### Task to carry out:
Needed from the data below: every line from the one with "left hip: (50, 95)" up to and including the one with "right hip: (42, 79)", repeated exactly and with nothing else.

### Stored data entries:

*** Begin section ***

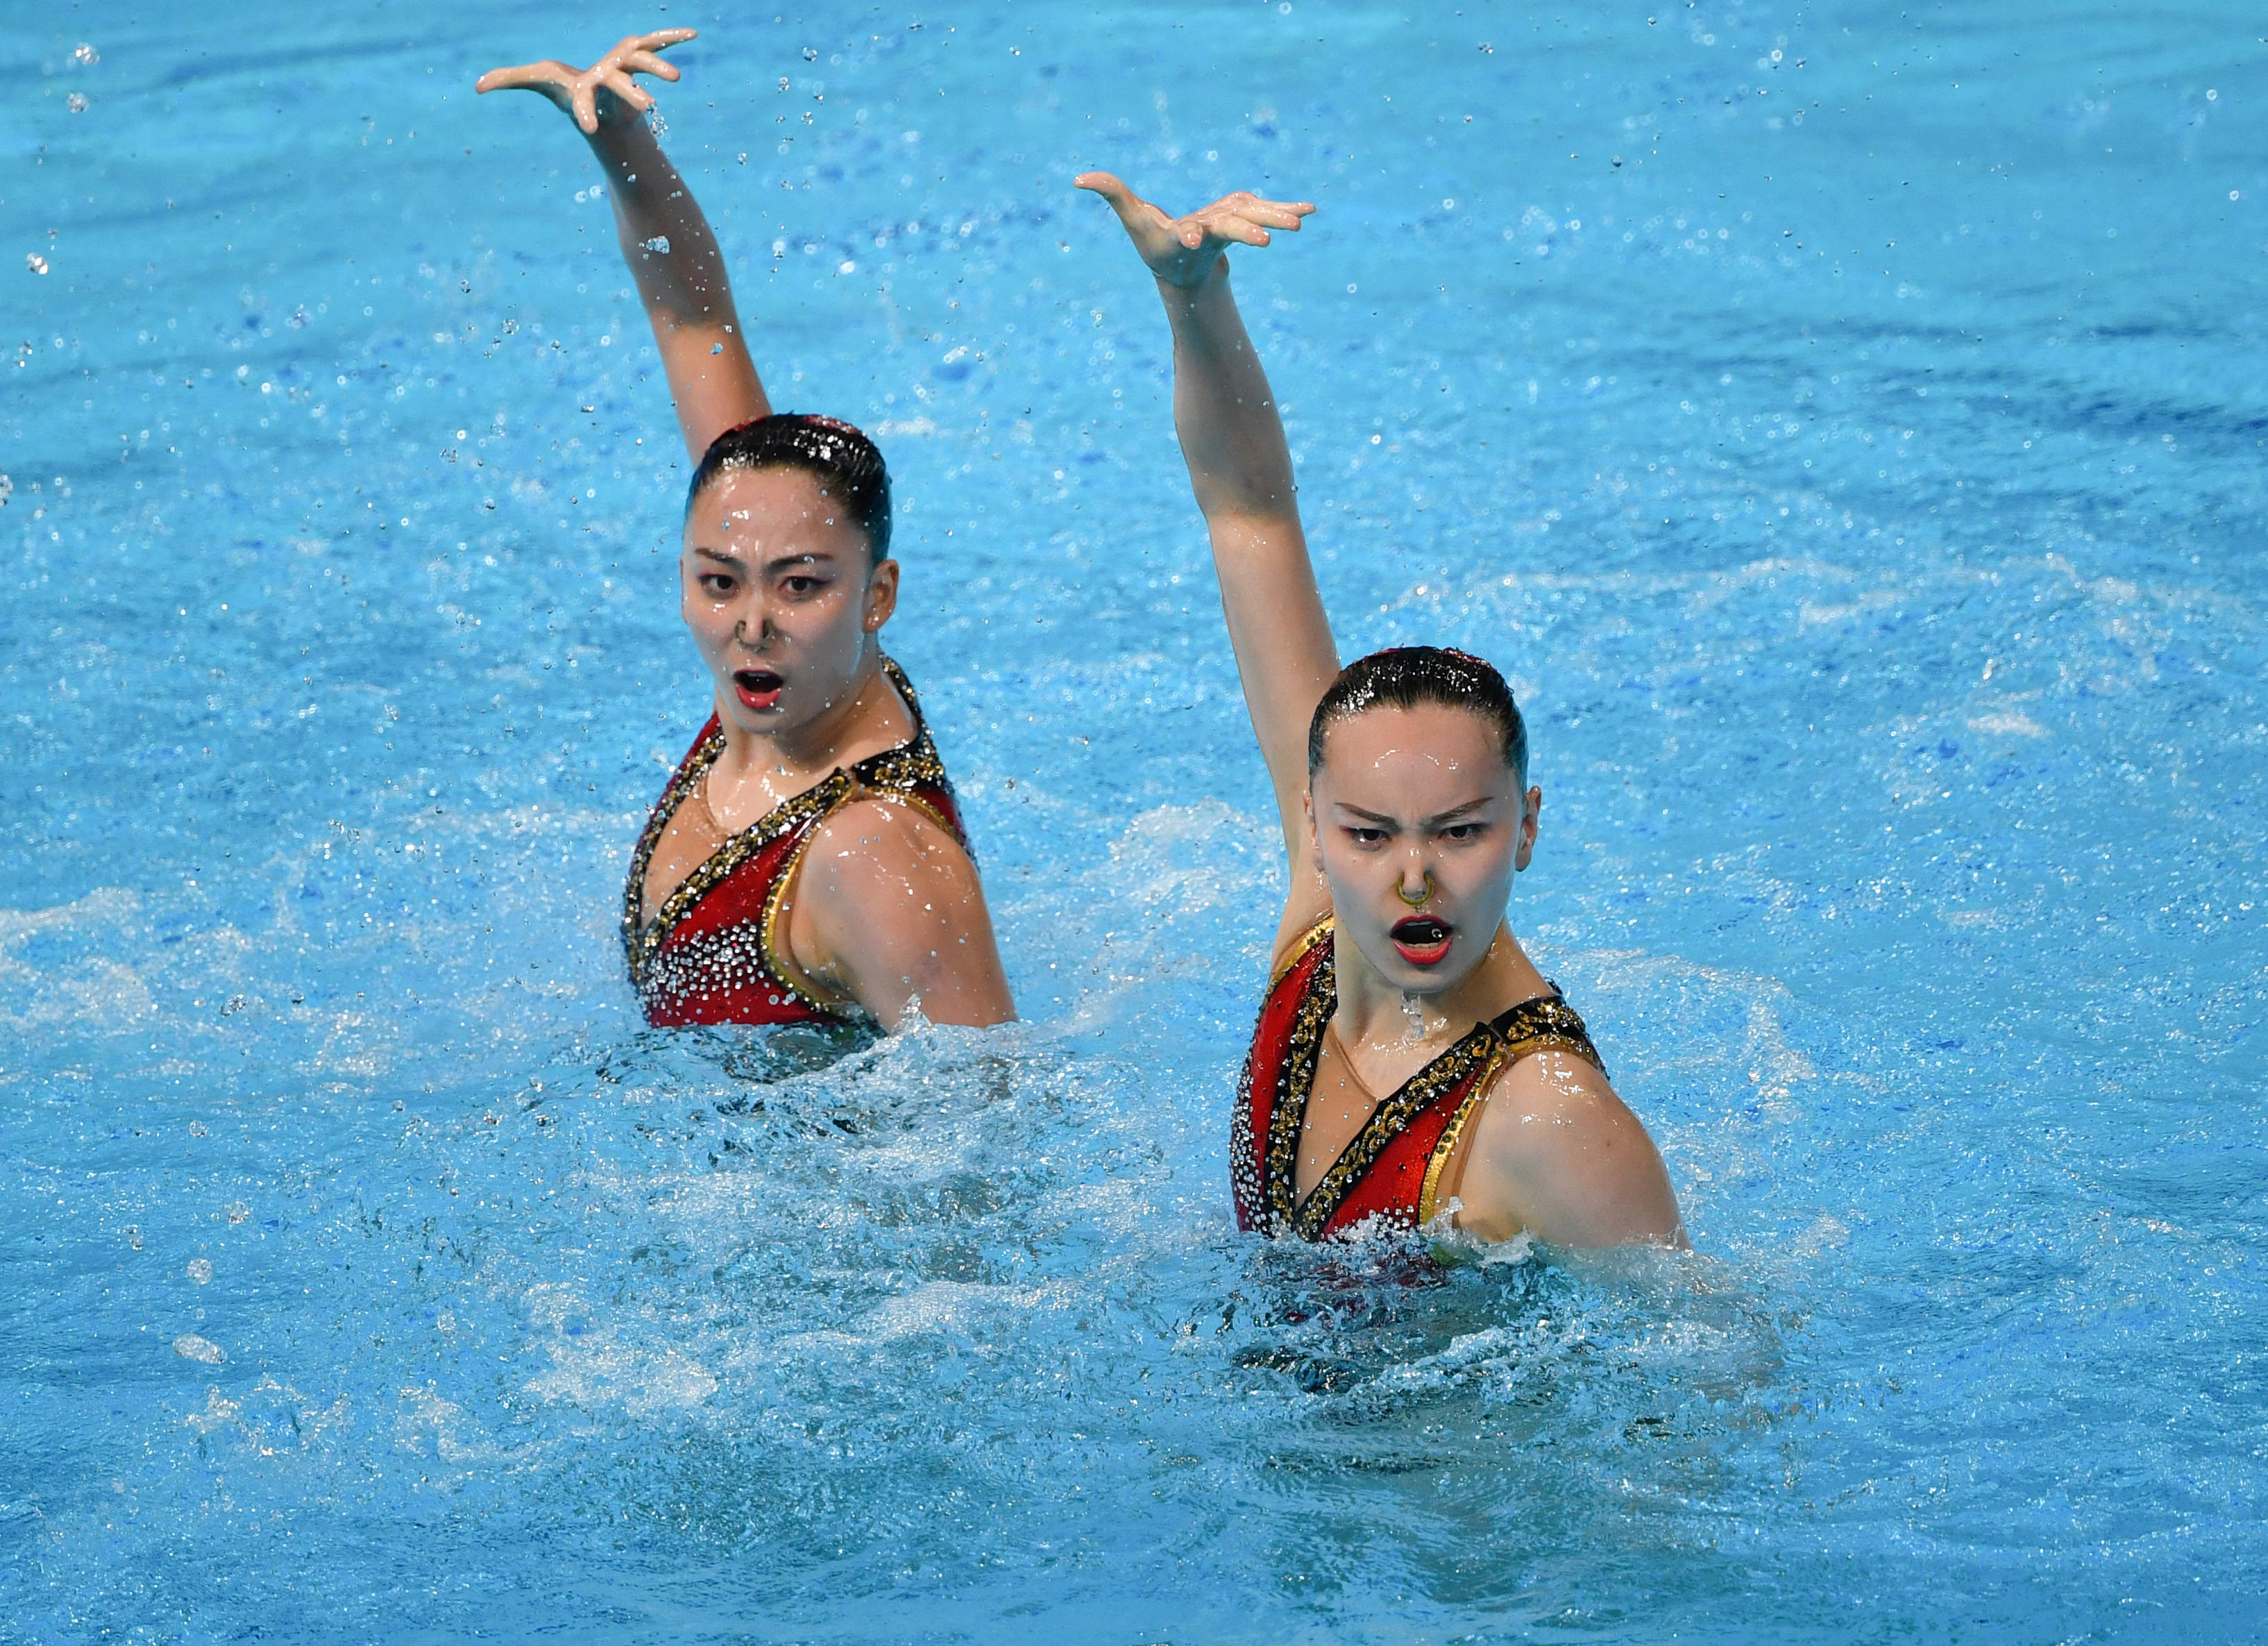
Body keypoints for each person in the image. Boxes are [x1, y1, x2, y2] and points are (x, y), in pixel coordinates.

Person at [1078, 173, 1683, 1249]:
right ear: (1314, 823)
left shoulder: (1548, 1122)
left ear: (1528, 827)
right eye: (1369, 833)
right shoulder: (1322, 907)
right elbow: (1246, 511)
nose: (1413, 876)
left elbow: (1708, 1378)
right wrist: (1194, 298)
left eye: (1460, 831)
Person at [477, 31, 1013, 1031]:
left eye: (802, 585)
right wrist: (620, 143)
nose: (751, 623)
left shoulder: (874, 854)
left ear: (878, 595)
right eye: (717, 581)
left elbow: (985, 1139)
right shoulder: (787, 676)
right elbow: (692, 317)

*** End section ***
*** Begin section ***

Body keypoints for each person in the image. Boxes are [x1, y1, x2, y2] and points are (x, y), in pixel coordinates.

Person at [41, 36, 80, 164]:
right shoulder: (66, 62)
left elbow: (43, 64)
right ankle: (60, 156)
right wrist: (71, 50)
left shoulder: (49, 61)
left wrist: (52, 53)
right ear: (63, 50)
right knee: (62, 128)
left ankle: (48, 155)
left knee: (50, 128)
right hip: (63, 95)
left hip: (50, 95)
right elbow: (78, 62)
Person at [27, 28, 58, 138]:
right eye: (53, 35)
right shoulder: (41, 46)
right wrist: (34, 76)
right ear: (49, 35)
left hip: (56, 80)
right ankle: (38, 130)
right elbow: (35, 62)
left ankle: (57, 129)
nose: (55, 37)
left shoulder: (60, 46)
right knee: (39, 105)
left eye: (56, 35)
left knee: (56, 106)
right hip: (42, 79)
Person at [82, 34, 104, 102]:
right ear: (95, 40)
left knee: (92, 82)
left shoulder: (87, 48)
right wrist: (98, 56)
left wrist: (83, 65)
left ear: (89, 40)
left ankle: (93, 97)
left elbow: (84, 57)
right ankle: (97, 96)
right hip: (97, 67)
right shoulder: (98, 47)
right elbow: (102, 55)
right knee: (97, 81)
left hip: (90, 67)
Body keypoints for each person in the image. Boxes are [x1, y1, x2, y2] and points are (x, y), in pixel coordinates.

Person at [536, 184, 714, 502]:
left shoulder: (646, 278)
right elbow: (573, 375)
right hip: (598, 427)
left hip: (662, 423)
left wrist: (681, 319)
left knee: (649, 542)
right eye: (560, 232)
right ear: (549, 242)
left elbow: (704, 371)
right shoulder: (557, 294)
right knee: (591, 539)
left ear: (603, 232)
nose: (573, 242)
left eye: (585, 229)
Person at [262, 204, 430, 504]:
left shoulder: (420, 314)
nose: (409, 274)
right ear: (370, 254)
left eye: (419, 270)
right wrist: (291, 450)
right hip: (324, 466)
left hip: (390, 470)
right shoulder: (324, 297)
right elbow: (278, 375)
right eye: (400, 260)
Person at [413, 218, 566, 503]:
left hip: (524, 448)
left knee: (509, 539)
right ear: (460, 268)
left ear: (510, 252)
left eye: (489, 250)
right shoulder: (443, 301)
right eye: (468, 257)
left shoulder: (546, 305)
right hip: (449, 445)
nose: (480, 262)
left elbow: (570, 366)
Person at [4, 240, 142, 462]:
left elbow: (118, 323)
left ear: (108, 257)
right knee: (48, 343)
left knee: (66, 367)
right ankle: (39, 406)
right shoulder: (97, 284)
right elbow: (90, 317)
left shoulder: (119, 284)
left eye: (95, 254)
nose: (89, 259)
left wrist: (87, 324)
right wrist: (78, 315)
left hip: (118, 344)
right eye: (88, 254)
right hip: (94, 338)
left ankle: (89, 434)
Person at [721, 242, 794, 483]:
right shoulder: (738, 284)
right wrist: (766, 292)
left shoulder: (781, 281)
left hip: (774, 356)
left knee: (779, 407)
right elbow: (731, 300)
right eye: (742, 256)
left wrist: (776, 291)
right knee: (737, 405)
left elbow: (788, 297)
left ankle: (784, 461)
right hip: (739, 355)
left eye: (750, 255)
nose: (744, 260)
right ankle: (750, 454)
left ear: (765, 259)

*** End section ***
*** Begin section ***

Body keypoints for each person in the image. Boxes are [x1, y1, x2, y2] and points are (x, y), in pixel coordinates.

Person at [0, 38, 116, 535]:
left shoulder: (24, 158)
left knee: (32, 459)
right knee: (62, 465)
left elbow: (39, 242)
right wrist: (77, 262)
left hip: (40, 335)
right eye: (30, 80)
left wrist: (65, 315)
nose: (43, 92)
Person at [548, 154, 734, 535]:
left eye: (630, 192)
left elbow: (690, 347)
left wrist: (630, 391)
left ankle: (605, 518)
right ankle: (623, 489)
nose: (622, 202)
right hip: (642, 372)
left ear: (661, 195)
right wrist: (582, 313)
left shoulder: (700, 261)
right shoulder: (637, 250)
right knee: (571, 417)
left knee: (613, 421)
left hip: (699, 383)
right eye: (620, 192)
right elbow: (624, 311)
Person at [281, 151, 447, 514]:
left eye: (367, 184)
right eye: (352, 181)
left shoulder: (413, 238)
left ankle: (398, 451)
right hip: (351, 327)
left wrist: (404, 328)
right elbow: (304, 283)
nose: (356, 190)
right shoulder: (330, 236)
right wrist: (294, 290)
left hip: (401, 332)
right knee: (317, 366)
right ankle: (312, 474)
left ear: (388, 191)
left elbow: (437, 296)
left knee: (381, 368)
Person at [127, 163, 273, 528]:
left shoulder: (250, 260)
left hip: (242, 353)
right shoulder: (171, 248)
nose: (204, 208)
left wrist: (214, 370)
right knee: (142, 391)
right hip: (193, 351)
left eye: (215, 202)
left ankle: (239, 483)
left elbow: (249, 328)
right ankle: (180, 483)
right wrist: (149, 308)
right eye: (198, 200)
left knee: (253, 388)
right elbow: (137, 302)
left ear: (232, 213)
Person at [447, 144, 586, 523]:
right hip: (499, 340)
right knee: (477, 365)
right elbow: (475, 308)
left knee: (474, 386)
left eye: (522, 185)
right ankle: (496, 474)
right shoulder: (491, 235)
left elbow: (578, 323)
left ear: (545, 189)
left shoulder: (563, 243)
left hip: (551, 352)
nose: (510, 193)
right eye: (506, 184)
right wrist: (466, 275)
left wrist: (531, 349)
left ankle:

*** End section ***

### Your response:
left hip: (50, 95)
right elbow: (78, 62)
Person at [27, 28, 58, 138]:
right eye: (53, 35)
right shoulder: (41, 46)
right wrist: (34, 76)
right ear: (49, 35)
left hip: (56, 80)
right ankle: (38, 130)
right elbow: (35, 62)
left ankle: (57, 129)
nose: (55, 37)
left shoulder: (60, 46)
right knee: (39, 105)
left eye: (56, 35)
left knee: (56, 106)
right hip: (42, 79)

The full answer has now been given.